Ben speaks French with his mother, English with his brother and sister, and a dizzying ratatouille of the two with his nieces and nephews, who, at ages like three and six, give the impression there’s no language you could throw at them that they couldn’t bend to their will. Sitting still in her chair, his mother looks like a modern European queen, with a scarf tastefully draped over her cerise blouse and her hair tucked into a demure chignon, as if she set her crown on a side table when she arrived. But she’s the first to call for more wine and, judging from the reactions of the people gathered breathlessly around her end of the table, seems to have a bottomless supply of hilarious anecdotes, which she interrupts only occasionally to art-direct the flow of the party.

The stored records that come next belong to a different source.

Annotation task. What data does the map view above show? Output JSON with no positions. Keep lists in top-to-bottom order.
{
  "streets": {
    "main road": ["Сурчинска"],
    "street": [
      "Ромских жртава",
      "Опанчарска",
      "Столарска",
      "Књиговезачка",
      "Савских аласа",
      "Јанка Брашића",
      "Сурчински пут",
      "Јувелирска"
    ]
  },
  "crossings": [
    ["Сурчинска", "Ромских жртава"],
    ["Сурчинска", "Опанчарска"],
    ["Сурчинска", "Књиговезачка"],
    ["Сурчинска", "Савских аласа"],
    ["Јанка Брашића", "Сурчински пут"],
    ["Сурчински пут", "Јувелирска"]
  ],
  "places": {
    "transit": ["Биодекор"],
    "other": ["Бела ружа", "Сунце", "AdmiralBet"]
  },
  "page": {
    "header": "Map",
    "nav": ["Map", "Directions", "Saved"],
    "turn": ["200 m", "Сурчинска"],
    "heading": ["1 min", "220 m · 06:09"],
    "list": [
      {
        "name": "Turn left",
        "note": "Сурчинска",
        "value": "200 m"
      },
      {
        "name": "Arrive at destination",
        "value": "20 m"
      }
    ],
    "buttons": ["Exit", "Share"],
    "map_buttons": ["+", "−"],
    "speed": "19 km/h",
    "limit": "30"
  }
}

When, at about half past three, she calls for quiet, she gets it. She has dispatched Claude to the kitchen, and assigned two cousins to assist him in opening the bottles of champagne with which he returns. As flutes of the silvery bubbles are being passed, Ben whispers something to his mother, then bends to pull a small package from where it’s tucked beneath the tree. When he comes and shoos his sister out of the chair next to mine, Madame LaChance lifts her glass—not high, but she lifts it off the table—and the chatter drops dead, in some cases mid-sentence. She smiles recognition that her unspoken request has been honored, then says simply, “Benoît.”
All eyes on Ben, he stands up, holding the festive little box, and clears his throat. He starts to say something but doesn’t quite squeeze it out, and clears his throat again. “If you’re here with us tonight,” he finally manages to address the group, “it’s because you’re family to my family.” He puts a hand on my shoulder when he says, “Or soon will be.”

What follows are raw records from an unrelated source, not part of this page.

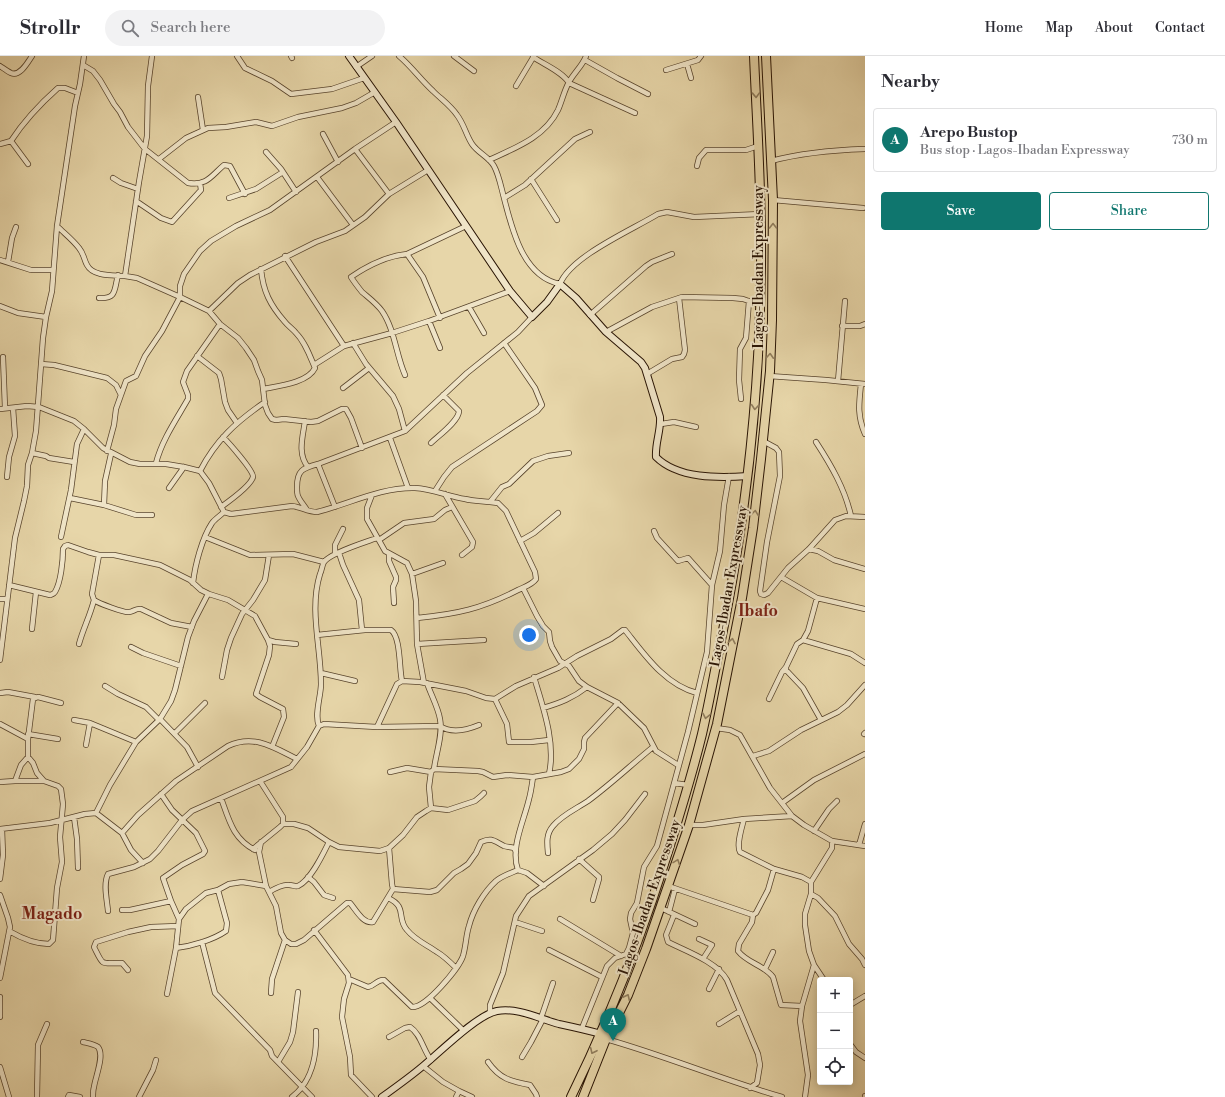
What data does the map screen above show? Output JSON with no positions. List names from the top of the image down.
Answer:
{
  "streets": {
    "highway": ["Lagos-Ibadan Expressway"]
  },
  "districts": ["Ibafo", "Magado"],
  "page": {
    "header": "Strollr",
    "search": "Search here",
    "nav": [
      "Home",
      "Map",
      "About",
      "Contact"
    ],
    "heading": "Nearby",
    "list": [
      {
        "mark": "A",
        "name": "Arepo Bustop",
        "note": "Bus stop · Lagos-Ibadan Expressway",
        "value": "730 m"
      }
    ],
    "buttons": ["Save", "Share"],
    "map_buttons": ["+", "−"],
    "pins": "A"
  }
}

He lowers himself to one knee before me. I go from bone dry to soaked in sweat in the blink of an eye. Clémence takes my glass of champagne, which has started to slosh in my shaking hand. Ben’s so handsome and sincere, I gather that he’s been practicing this, and I laugh because I’m too nervous to know what else to do. He hands me the box, which I suddenly have no idea how to open.
I fumble with the ribbon, pick daintily at the taped seam of the wrapping; the second time I drop the box, Ben picks it up and rips the paper from it. It’s hinged, and he eases it open to reveal two hammered bands of silver. He takes one from the box, sets the box on the floor, and takes my left hand. “Shannon, I love you so much I really don’t know what else to do about it,” he tells me. “Besides ask you, will you please marry me?”
Whether it’s from his burning love for me or—admittedly more likely—what’s left of the candles on the dinner table, his hook-nosed, sharp-cheeked face is radiant. His little chest is puffed like a bird’s, and his eyes are so swollen with hope I have to tear mine away from them. He has to do this right now? God, I hate Christmas.
“Oh honey.” I put my hand on his cheek, then I take his hand in mine. I close it around the ring. I can barely whisper “No.”
When I run for the door, no one makes a move to stop me.